Task brief:
According to the scipy clustering thread below, what should be passed directly to linkage instead of a Pandas DataFrame?

Search code examples
pythondataframematrixscipyhierarchical-clustering

Clustering data using scipy and a distance matriz in Python


I am working in Python. I am using a binary dataframe in which I have a ser of values of 0 and 1 for diferent users at diferent times.

I can perform hierarchical clustering directly from the dataframe as

    metodo='average'
    clusters = linkage(user_df, method=metodo,metric='hamming')
    
    # Create a dendrogram
    plt.figure(figsize=(10, 7))
    dendrogram(clusters, labels=user_df.index, leaf_rotation=90)
    plt.title('Hierarchical Clustering Dendrogram')
    plt.xlabel('User')
    plt.ylabel('Distance')
# Save the figure
plt.savefig(f'dendrogram_{metodo}_entero.png')
plt.show()

However, I want to separate the calculation of the distance matrix and the clustering. To do that, I have calculated the distance matrix and I have sent it as an argument to the clustering.

dist_matrix = pdist(user_df.values, metric='hamming')

# Convert the distance matrix to a square form
dist_matrix_square = squareform(dist_matrix)

# Create a DataFrame from the distance matrix
dist_df = pd.DataFrame(dist_matrix_square, index=user_df.index, columns=user_df.index)

clusters = linkage(dist_df, method=metodo)

Unfortunately, the results that I obtain are different with both methodologies. As far as I know, the first code is the correct one.

So I don't know if I can calculate the distance matrix and then use it somehow as an argument for clustering.


Solution

  • pdist returns a numpy array that is the condensed distance matrix. You can pass this form of the distance matrix directly to linkage. Don't convert it to a Pandas DataFrame.

    So your code could be as simple as:

    dist_matrix = pdist(user_df.values, metric='hamming')
    clusters = linkage(dist_matrix, method=metodo)

Given data:
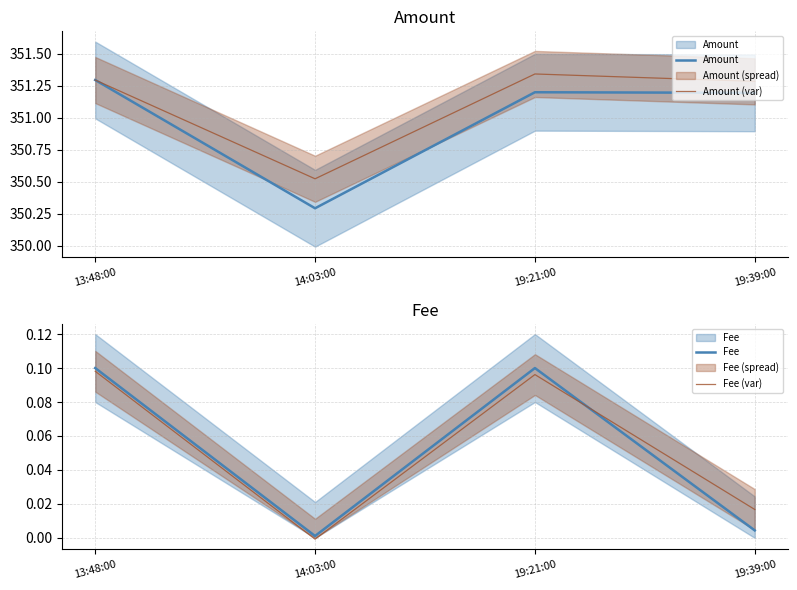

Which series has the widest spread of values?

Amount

Task result:
The condensed distance matrix, the numpy array that pdist returns.